Ring finger protein 43 associates with gastric cancer progression and attenuates the stemness of gastric cancer stem-like cells via the Wnt-β/catenin signaling pathway.

Ring finger protein 43 (RNF43) is a member of the transmembrane E3 ubiquitin ligase family that was originally found in stem cells and plays important roles in tumor formation and progression. Our previous study indicated that RNF43 might be a tumor suppressor protein in gastric cancer. Given its antagonistic relationship with leucine-rich repeat-containing G-protein-coupled receptor 5 (Lgr5), one of the gastric cancer stem cell markers, investigation of the potential role of RNF43 in gastric stem cancer cells is necessary. Immunohistochemistry staining, western blot analysis, and quantitative reverse transcription polymerase chain reaction were used to determine the mRNA and protein expression level of RNF43 and other Wnt pathway factors. Gastric cancer stem-like cells were obtained from gastric cancer tumor and cell lines by tumorsphere culture. The adeno-associated virus system was used to upregulate RNF43 expression in cancer cells.
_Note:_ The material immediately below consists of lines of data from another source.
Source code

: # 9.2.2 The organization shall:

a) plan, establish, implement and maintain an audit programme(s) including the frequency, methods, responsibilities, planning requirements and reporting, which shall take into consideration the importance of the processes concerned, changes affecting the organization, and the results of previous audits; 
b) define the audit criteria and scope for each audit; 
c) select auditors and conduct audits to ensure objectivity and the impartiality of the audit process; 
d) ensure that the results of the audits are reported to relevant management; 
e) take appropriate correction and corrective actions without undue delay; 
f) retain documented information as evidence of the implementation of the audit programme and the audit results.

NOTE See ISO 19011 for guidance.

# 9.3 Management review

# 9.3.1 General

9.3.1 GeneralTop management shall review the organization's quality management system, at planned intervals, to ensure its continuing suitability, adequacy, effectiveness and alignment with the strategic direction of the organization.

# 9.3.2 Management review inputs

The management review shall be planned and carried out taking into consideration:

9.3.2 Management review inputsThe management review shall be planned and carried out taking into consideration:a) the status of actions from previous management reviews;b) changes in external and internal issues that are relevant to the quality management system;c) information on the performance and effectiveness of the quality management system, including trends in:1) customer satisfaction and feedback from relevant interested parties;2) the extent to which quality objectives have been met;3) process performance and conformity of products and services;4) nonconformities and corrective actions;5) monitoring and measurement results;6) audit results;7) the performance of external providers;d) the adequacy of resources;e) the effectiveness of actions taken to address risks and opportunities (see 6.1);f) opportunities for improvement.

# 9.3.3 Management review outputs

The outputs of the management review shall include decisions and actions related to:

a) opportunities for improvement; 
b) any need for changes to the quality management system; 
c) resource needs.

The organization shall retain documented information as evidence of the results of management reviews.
Functional experiments including tumorsphere formation, chemotherapy resistance, surface marker detection, and tumor xenograft assay were performed to measure stem-like properties in gastric cancer stem-like cells after RNF43 overexpression. RNF43 loss was significantly associated with TNM stage, distant metastasis, and Lauren classification, and predicted worse prognosis in gastric cancer patients. RNF43 expression was even lower in tumorspheres derived from tumor tissues or cell lines compared with adherent cancer cells and normal gastric cells. Overexpression of RNF43 in gastric cancer cells impaired their stem-like properties, including sphere formation ability, chemoresistance in vitro, and tumorigenicity in vivo. Moreover, Wnt pathway-related proteins were decreased in RNF43-overexpressing cells, while Wnt pathway activators could reverse the trend to some extent. Our findings indicated that RNF43 might not only participate in gastric cancer progression, but also attenuate the stemness of gastric cancer stem-like cells through the Wnt/β-catenin pathway.